Надеяться на то, что проблемы российской нефтепереработки рассосутся сами собой или разом решатся директивой правительства или очередным закручиванием ценовых гаек, по меньшей мере наивно. Разумеется, антимонопольные меры в отношении тех или иных компаний, пойманных на «необоснованном» повышении цен, могут дать некий кратковременный эффект. Однако есть большие сомнения, что ФАС и прочие компетентные органы располагают большой политической волей для того, чтобы систематически обрабатывать таким образом все нефтяные компании России, в том числе государственные. Куда более действенным решением могла бы стать дифференциация экспортных пошлин на нефтепродукты в зависимости от технологического состояния НПЗ, их сопряжение с инвестиционными стратегиями крупнейших нефтяных компаний. Их представители выступают за введение фиксированной разницы между пошлиной на нефть и на нефтепродукты, что сделало бы перспективы окупаемости инвестпроектов в отрасли более прозрачными.
Впрочем, для перехода российской нефтепереработки на совершенно иные стратегические рельсы в отрасли должны появиться независимые игроки. История развития нефтепереработки в США и Европе говорит о том, что этими игроками становятся не абстрактные «эффективные собственники», а вполне определенные группы бизнесменов, каждая из которых существует и в России. Прежде всего это выросшие до общенациональных масштабов путем скупки активов нефтеперерабатывающие компании, ранее владевшие несколькими небольшими заводами, вроде Valero и Tesoro. Это бывшие небольшие ВИНКи, отказавшиеся от нефтедобывающего бизнеса, такие как Sunoco. Это проекты отдельных инвесторов, рассматривающих нефтепереработку как способ вложения денег (Koch) или как развитие нефтетрейдинга (Petroplus).
Создание в России критической массы средних по размеру, но специализированных компаний — задача номер один.

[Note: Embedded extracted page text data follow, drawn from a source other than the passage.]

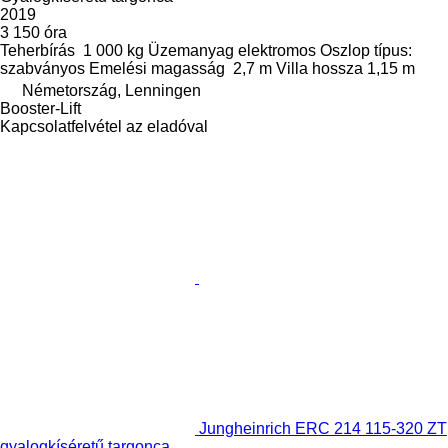
2019
3 150 óra
Teherbírás
1 000 kg
Üzemanyag
elektromos
Oszlop típus:
szabványos
Emelési magasság
2,7 m
Villa hossza
1,15 m
Németország, Lenningen
Booster-Lift
Kapcsolatfelvétel az eladóval
Jungheinrich ERC 214 115-320 ZT
gyalogkíséretű targonca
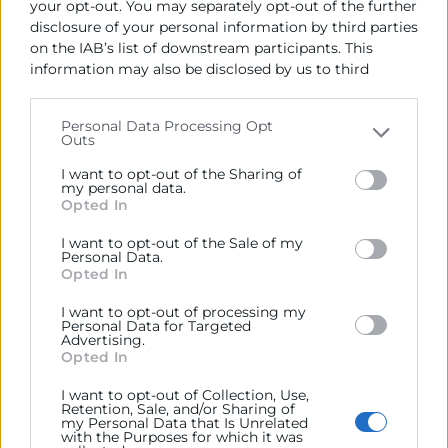
Contacto
your opt-out. You may separately opt-out of the further
disclosure of your personal information by third parties
on the IAB’s list of downstream participants. This
Información de empresas
information may also be disclosed by us to third
Camerdata
parties on the
IAB’s List of Downstream Participants
660 044 289
that may further disclose it to other third parties.
Personal Data Processing Opt
informacion@camerdata.es
Outs
Please note that this website/app uses one or more
Google services and may gather and store information
I want to opt-out of the Sharing of
including but not limited to your visit or usage
my personal data.
Opted In
behaviour. You may click to grant or deny consent to
Google and its third-party tags to use your data for
I want to opt-out of the Sale of my
below specified purposes in below Google consent
Personal Data.
section.
Opted In
I want to opt-out of processing my
Personal Data for Targeted
Advertising.
Opted In
I want to opt-out of Collection, Use,
Retention, Sale, and/or Sharing of
my Personal Data that Is Unrelated
with the Purposes for which it was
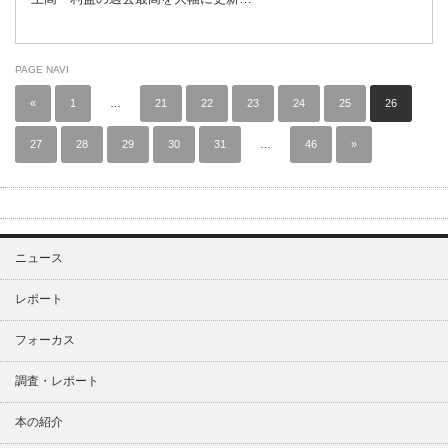
PAGE NAVI
«
1
…
21
22
23
24
25
26
27
28
29
30
31
…
46
»
ニュース
レポート
フォーカス
調査・レポート
本の紹介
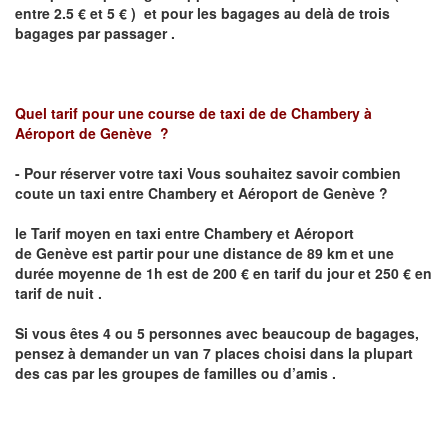
entre 2.5 € et 5 € ) et pour les bagages au delà de trois
bagages par passager .
Quel tarif pour une course de taxi de
de Chambery
à
Aéroport de
Genève
?
- Pour réserver votre taxi Vous souhaitez savoir combien
coute un taxi entre
Chambery
et Aéroport de Genève
?
le Tarif moyen en taxi entre
Chambery
et Aéroport
de Genève
est
partir pour une distance de 89 km et une
durée moyenne de 1h est de 200 € en tarif du jour et 250 € en
tarif de nuit .
Si vous êtes 4 ou 5 personnes avec beaucoup de bagages,
pensez à demander un van 7 places choisi dans la plupart
des cas par les groupes de familles ou d’amis .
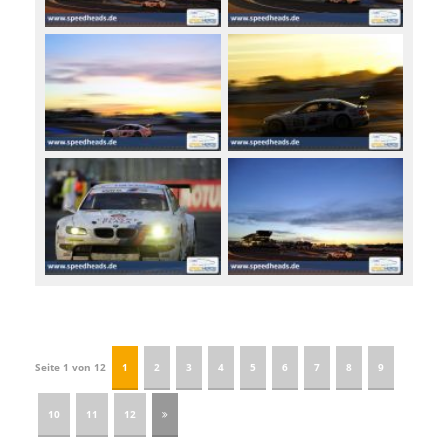
Seite 1 von 12
1
2
3
4
5
6
7
8
9
10
11
12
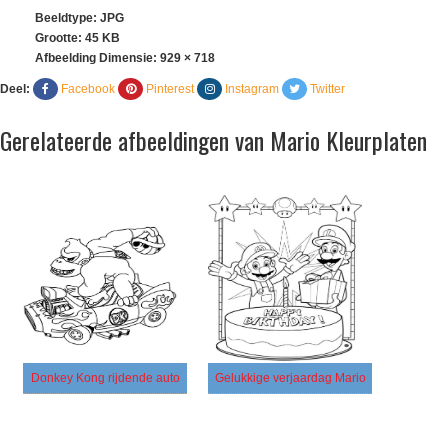
Beeldtype: JPG
Grootte: 45 KB
Afbeelding Dimensie:
929 × 718
Deel:
Facebook
Pinterest
Instagram
Twitter
Gerelateerde afbeeldingen van Mario Kleurplaten
Donkey Kong rijdende auto
Gelukkige verjaardag Mario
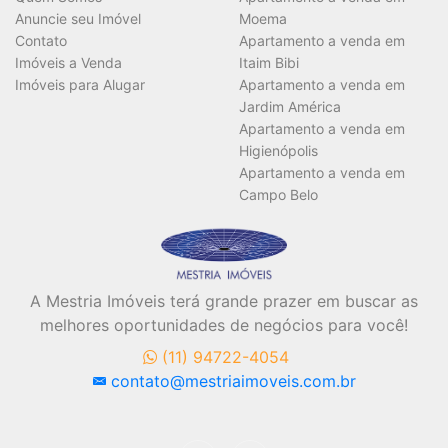
Anuncie seu Imóvel
Moema
Contato
Apartamento a venda em
Imóveis a Venda
Itaim Bibi
Imóveis para Alugar
Apartamento a venda em
Jardim América
Apartamento a venda em
Higienópolis
Apartamento a venda em
Campo Belo
A Mestria Imóveis terá grande prazer em buscar as
melhores oportunidades de negócios para você!
(11) 94722-4054
contato@mestriaimoveis.com.br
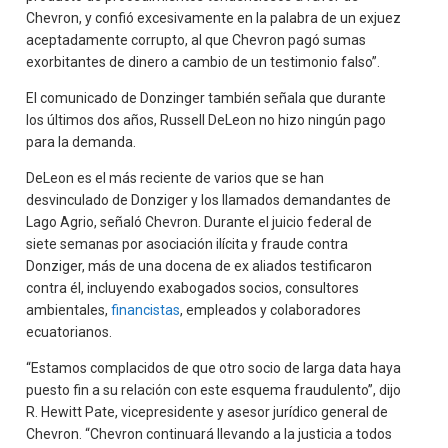
Chevron, y confió excesivamente en la palabra de un exjuez
aceptadamente corrupto, al que Chevron pagó sumas
exorbitantes de dinero a cambio de un testimonio falso”.
El comunicado de Donzinger también señala que durante
los últimos dos años, Russell DeLeon no hizo ningún pago
para la demanda.
DeLeon es el más reciente de varios que se han
desvinculado de Donziger y los llamados demandantes de
Lago Agrio, señaló Chevron. Durante el juicio federal de
siete semanas por asociación ilícita y fraude contra
Donziger, más de una docena de ex aliados testificaron
contra él, incluyendo exabogados socios, consultores
ambientales,
financistas
, empleados y colaboradores
ecuatorianos.
“Estamos complacidos de que otro socio de larga data haya
puesto fin a su relación con este esquema fraudulento”, dijo
R. Hewitt Pate, vicepresidente y asesor jurídico general de
Chevron. “Chevron continuará llevando a la justicia a todos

Но откуда они могут взяться? В России есть потенциальные точки роста независимой нефтепереработки. Это компании, владеющие мини-НПЗ, небольшие ВИНКи (типа «Русснефти» и «Альянса»), участники нефтетрейдинга на уфимских НПЗ, возможно, небольшие иностранные компании (вроде слившейся с «Альянсом» шведской WSR). Это те источники наполнения «инкубатора», из которого вполне могут появиться достаточно крупные и сильные нефтеперерабатывающие компании, которые будут успешно конкурировать с ВИНКами и выступать центром притяжения капитала. Однако, как показывает опыт, для их ускоренного роста необходимо наличие выставляемых на продажу крупных активов, в первую очередь нефтеперерабатывающих. Донорами таких активов являются нефтяные мейджоры, не заинтересованные в том, чтобы держаться за нуждающиеся в модернизации заводы, и готовые уступить их за разумную цену. В России же нефтяные гиганты до последнего цепляются за «убитые» предприятия, зачастую ничего в них не вкладывая. Пожалуй, единственным исключением является ТНК-ВР, продавшая «Русснефти» устаревший завод в Орске. Однако если в процесс вмешается государство и, скажем, установит правило продажи на аукционе любого НПЗ, технический уровень которого недопустимо низок, инвестиционный процесс и демонополизация отрасли пойдут куда быстрее.